• What to do
- 1) According to the text on graphene thermal interface materials, what longitudinal thermal conductivity was measured for material 3?
- 2) Pick up the text on graphene thermal interface materials after its last sentence and keep writing.

• Given text
- - -
The pure carbon-based duplex structure graphene thermal interface material 2 was prepared by the same method of Example 1, except that the mechanical pressure in the step (d) was 2 MPa.

After testing, the density of the pure carbon-based duplex structure graphene thermal interface material 2 was 1.32 g/cm³, the longitudinal thermal conductivity was 115 W/mK, and the compression ratio was 27%.

FIG. 6 was a scanning electron micrograph of longitudinal sectional view of curved arrangement structure in intermediate part of pure carbon-based duplex structure graphene thermal interface material 2 obtained in Example 2.

It could be seen from FIG. 6 that some graphenes in the pure carbon-based duplex structure graphene thermal interface material 2 were S-shape non-vertical arrangement, which was a necessary condition for the prepared graphene matrix to maintain compressibility with high thermal conductivity

Example 3. Pure Carbon-Based Duplex Structure Graphene Thermal Interface Material 3

The pure carbon based duplex structure graphene thermal interface material 3 was prepared by the same method of Example 2, except that after step (d), the upper surface and lower surface of the graphene matrix 1 were removed (the removal could be achieved by cutting and/or polishing the graphene matrix 1), and only the internal graphene structure was retained (i.e., only the non-horizontal arrangement portion of the graphene matrix 1 was retained).

After testing, the density of the obtained pure carbon-based duplex structure graphene thermal interface material 3 was 1.30 g/cm³, the longitudinal thermal conductivity was 158 W/mK, and the compression ratio was 23%.

FIG. 7 was a scanning electron micrograph of top view of pure carbon-based duplex structure graphene thermal interface material 3 obtained in Example 3.

It could be seen from FIG. 7 that the interior of the prepared pure carbon-based duplex structure graphene thermal interface material 3 tended to be vertically arrangement structure, which was a necessary condition for the graphene matrix to have high thermal conductivity.

Example 4. Pure Carbon-Based Duplex Structure Graphene Thermal Interface Material 4

The pure carbon based duplex structure graphene thermal interface material 4 was prepared by the same method of Example 1, except that the mechanical pressure was 0.1 MPa and the annealing temperature was 800° C. in the step (d).

After testing, the density of the obtained pure carbon-based duplex structure graphene thermal interface material 4 was 0.7 g/cm³, the longitudinal thermal conductivity was 10 W/mK, and the compression ratio was 80%.

Example 5 Pure Carbon-Based Duplex Structure Graphene Thermal Interface Material 5

(a) For a concentration of 3 mg/ml, 300 mg of graphene oxide powder was weighed, and the above powder was dispersed in 300 ml of deionized water solution. The mixture was stirred thoroughly, and then ultrasonically treated to obtain a uniformly dispersed graphene oxide dispersion;

(b) the graphene oxide dispersion obtained in the step (a) was subjected to suction filtration to obtain graphene oxide paper;

(c) the graphene oxide paper obtained in the step (b) was processed by modulus mismatch principle to obtain a folded graphene oxide paper;

(d) the folded graphene oxide paper obtained in the step (c) was subjected to a pressure of 10 MPa in the horizontal direction and then annealed at 3000° C. for 3 hours to obtain the pure carbon-based duplex structure graphene thermal interface material 5.
- - -
• Given entries
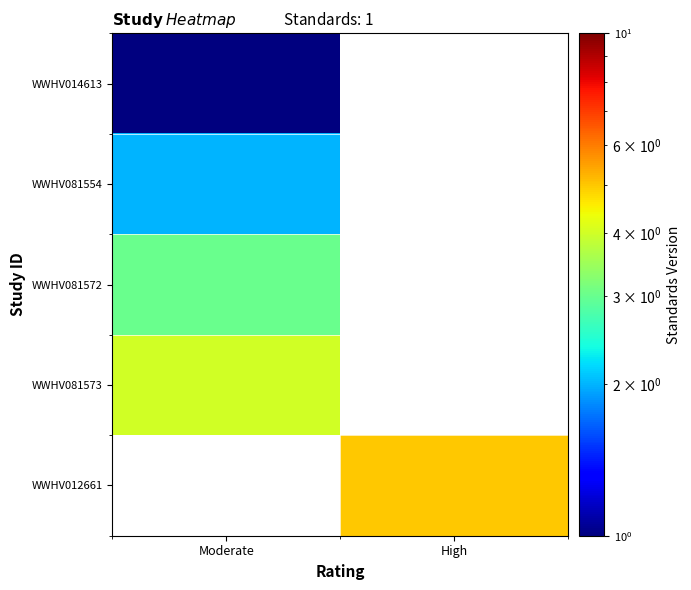

At which category does the chart reach its minimum across all series?

Moderate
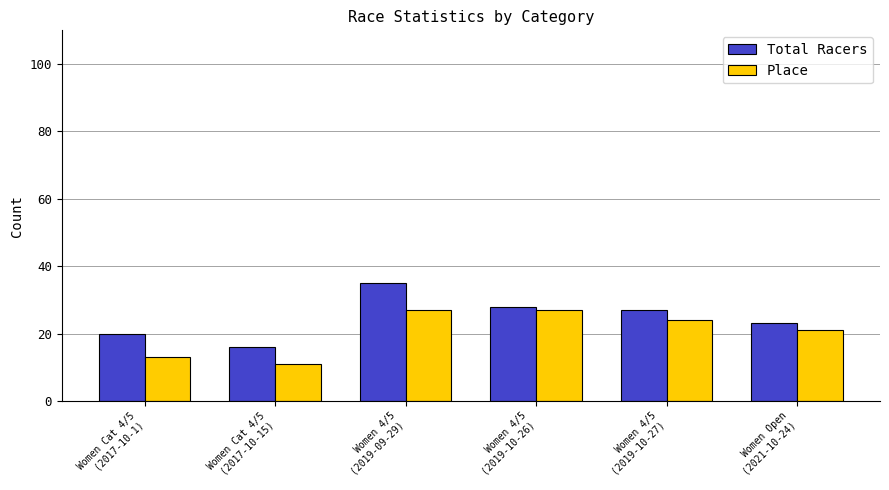

The Place series shows 13 at Women Cat 4/5
(2017-10-1). True or false?

True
- - -
• Answer section
- 1) 158 W/mK

- 2)
The obtained pure carbon-based duplex structure graphene thermal interface material 5 was a pure carbon-based material prepared from graphene oxide as raw material and assisted by high temperature graphitization.

After testing, the density of the pure carbon-based duplex structure graphene thermal interface material 5 was 1.85 g/cm³, the longitudinal thermal conductivity was 600 W/mK, and the compression ratio was 7%.

Example 6. Duplex Structure Graphene-Based Thermal Interface Material 6

The duplex structure graphene-based thermal interface material 6 was prepared by the same method of Example 1, except that after Example 1, silica gel was mixed with 60 wt % of boron nitride (boron nitride particle size was 5 μm) to obtain a silica gel/boron nitride slurry. The slurry was then filled in the graphene matrix 1 obtained in the step (d) and then cured (the curing was carried out by processing at 100° C. for 2 h) to obtain the duplex structure graphene-based thermal interface material 6.

The duplex structure graphene-based thermal interface material 6 was a composite material of graphene matrix 1 and elastic silica gel/boron nitride, wherein the addition of silica gel was to improve the mechanical properties of the material.

After testing, the density of the duplex structure graphene-based thermal interface material 6 was 1.74 g/cm³, the longitudinal thermal conductivity was 320 W/mK, and the compression ratio was 150%.

Furthermore, the mass ratio of graphene matrix 1 to filler (silica gel+boron nitride) was about 1.62:0.12 in thermal interface material 6.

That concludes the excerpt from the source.